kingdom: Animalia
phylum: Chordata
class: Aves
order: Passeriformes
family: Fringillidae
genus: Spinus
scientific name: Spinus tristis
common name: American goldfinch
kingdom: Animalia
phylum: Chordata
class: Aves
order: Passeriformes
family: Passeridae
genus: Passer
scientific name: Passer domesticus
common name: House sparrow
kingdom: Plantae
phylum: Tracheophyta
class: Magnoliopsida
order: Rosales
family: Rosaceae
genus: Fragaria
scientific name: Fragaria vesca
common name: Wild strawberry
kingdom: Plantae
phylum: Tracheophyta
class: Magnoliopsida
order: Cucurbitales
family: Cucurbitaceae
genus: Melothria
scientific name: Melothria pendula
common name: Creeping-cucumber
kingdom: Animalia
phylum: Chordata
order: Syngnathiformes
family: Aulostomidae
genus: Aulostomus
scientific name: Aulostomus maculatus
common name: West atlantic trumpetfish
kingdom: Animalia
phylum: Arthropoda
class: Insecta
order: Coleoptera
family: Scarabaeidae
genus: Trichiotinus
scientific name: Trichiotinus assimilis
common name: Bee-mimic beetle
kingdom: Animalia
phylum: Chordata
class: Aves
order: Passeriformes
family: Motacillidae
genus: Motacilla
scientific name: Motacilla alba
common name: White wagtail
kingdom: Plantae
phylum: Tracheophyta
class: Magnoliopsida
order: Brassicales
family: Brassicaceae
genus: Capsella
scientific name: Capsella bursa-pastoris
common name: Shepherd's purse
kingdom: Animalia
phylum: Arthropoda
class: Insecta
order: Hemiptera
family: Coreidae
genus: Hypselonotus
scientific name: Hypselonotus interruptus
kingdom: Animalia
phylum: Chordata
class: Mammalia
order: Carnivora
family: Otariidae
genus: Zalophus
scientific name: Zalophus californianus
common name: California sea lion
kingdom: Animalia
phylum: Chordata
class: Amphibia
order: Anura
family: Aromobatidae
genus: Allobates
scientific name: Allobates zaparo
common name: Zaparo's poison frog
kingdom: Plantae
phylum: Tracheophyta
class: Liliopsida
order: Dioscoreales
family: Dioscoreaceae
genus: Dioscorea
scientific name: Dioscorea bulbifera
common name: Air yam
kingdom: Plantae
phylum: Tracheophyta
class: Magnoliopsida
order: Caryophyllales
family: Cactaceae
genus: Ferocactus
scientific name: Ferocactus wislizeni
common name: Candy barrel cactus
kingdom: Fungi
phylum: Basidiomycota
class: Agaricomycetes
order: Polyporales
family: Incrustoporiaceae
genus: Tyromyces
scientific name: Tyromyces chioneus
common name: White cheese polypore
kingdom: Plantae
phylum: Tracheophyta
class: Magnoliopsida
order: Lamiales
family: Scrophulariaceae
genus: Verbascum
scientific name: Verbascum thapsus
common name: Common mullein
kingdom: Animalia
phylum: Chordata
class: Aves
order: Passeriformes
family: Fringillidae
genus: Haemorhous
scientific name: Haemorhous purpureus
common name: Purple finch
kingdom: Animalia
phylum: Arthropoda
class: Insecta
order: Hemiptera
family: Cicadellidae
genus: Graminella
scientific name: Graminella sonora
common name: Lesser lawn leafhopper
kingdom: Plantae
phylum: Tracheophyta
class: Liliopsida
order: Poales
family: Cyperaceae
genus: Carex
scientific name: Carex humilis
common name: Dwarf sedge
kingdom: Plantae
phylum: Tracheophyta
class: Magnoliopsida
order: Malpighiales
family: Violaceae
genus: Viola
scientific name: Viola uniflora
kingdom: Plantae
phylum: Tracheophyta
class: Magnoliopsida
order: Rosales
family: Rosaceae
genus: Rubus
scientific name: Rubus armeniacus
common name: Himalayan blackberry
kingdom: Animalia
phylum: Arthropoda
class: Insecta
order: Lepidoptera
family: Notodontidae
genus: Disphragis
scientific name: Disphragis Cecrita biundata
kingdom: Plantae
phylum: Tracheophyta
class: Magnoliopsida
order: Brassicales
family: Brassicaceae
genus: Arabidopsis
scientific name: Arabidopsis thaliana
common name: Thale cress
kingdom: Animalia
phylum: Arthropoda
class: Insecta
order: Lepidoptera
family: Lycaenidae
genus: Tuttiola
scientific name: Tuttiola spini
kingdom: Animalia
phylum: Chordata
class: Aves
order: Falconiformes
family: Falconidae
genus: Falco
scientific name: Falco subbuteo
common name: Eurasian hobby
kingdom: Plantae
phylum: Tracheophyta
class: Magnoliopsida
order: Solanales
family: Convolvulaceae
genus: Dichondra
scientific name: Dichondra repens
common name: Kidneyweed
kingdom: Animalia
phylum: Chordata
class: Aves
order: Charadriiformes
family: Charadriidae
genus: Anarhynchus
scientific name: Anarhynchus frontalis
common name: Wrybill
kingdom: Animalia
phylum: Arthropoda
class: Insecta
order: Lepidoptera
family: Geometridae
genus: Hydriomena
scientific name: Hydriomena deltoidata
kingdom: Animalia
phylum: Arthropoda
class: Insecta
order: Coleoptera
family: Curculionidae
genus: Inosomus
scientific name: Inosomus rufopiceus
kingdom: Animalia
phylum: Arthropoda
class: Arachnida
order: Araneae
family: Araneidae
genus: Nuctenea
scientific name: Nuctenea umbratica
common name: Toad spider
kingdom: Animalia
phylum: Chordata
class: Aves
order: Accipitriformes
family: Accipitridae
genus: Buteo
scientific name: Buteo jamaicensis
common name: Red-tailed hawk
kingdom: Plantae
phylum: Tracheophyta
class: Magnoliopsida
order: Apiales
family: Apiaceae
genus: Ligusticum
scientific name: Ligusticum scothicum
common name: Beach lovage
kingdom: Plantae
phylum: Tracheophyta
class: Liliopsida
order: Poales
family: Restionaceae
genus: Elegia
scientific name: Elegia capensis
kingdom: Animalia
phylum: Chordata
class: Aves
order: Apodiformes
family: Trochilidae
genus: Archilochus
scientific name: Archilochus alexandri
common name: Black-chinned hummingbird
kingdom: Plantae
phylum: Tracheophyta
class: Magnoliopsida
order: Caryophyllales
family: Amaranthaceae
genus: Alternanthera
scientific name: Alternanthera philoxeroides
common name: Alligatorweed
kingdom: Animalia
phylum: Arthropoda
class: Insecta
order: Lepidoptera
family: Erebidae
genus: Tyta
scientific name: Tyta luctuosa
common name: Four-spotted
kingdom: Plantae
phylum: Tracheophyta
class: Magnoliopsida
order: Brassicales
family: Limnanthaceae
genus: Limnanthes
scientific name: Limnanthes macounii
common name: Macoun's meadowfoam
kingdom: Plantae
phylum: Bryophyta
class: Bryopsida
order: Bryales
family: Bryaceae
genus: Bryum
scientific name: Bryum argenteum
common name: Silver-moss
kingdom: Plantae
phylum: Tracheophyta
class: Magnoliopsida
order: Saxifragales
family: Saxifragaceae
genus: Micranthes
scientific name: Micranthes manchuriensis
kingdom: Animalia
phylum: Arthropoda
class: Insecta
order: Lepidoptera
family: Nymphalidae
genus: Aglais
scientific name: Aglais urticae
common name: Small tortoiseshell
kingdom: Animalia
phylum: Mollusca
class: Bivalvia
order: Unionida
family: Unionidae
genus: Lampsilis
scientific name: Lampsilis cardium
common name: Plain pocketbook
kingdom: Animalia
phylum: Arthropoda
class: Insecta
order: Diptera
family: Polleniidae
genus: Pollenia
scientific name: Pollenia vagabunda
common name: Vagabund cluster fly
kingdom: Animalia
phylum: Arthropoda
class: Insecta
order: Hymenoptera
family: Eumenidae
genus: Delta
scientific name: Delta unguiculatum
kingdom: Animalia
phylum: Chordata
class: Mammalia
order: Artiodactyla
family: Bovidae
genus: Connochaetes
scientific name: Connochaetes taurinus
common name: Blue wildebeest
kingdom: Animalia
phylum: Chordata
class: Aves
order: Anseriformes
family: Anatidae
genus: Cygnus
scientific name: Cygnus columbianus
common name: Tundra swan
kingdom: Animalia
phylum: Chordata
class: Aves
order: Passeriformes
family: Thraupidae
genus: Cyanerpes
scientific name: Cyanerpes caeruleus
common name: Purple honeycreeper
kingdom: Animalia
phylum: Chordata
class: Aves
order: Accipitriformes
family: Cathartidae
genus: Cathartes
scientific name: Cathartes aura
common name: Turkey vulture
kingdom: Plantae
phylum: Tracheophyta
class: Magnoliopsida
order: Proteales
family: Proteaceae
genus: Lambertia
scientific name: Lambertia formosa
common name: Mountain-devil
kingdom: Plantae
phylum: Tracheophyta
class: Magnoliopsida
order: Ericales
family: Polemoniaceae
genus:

→ **YOUR TASK**
Reproduce the data verbatim, starting at its first line and ending at the line containing "scientific name: Dioscorea bulbifera", with both of those lines included.

→ **FULL SOLUTION**
kingdom: Animalia
phylum: Chordata
class: Aves
order: Passeriformes
family: Fringillidae
genus: Spinus
scientific name: Spinus tristis
common name: American goldfinch
kingdom: Animalia
phylum: Chordata
class: Aves
order: Passeriformes
family: Passeridae
genus: Passer
scientific name: Passer domesticus
common name: House sparrow
kingdom: Plantae
phylum: Tracheophyta
class: Magnoliopsida
order: Rosales
family: Rosaceae
genus: Fragaria
scientific name: Fragaria vesca
common name: Wild strawberry
kingdom: Plantae
phylum: Tracheophyta
class: Magnoliopsida
order: Cucurbitales
family: Cucurbitaceae
genus: Melothria
scientific name: Melothria pendula
common name: Creeping-cucumber
kingdom: Animalia
phylum: Chordata
order: Syngnathiformes
family: Aulostomidae
genus: Aulostomus
scientific name: Aulostomus maculatus
common name: West atlantic trumpetfish
kingdom: Animalia
phylum: Arthropoda
class: Insecta
order: Coleoptera
family: Scarabaeidae
genus: Trichiotinus
scientific name: Trichiotinus assimilis
common name: Bee-mimic beetle
kingdom: Animalia
phylum: Chordata
class: Aves
order: Passeriformes
family: Motacillidae
genus: Motacilla
scientific name: Motacilla alba
common name: White wagtail
kingdom: Plantae
phylum: Tracheophyta
class: Magnoliopsida
order: Brassicales
family: Brassicaceae
genus: Capsella
scientific name: Capsella bursa-pastoris
common name: Shepherd's purse
kingdom: Animalia
phylum: Arthropoda
class: Insecta
order: Hemiptera
family: Coreidae
genus: Hypselonotus
scientific name: Hypselonotus interruptus
kingdom: Animalia
phylum: Chordata
class: Mammalia
order: Carnivora
family: Otariidae
genus: Zalophus
scientific name: Zalophus californianus
common name: California sea lion
kingdom: Animalia
phylum: Chordata
class: Amphibia
order: Anura
family: Aromobatidae
genus: Allobates
scientific name: Allobates zaparo
common name: Zaparo's poison frog
kingdom: Plantae
phylum: Tracheophyta
class: Liliopsida
order: Dioscoreales
family: Dioscoreaceae
genus: Dioscorea
scientific name: Dioscorea bulbifera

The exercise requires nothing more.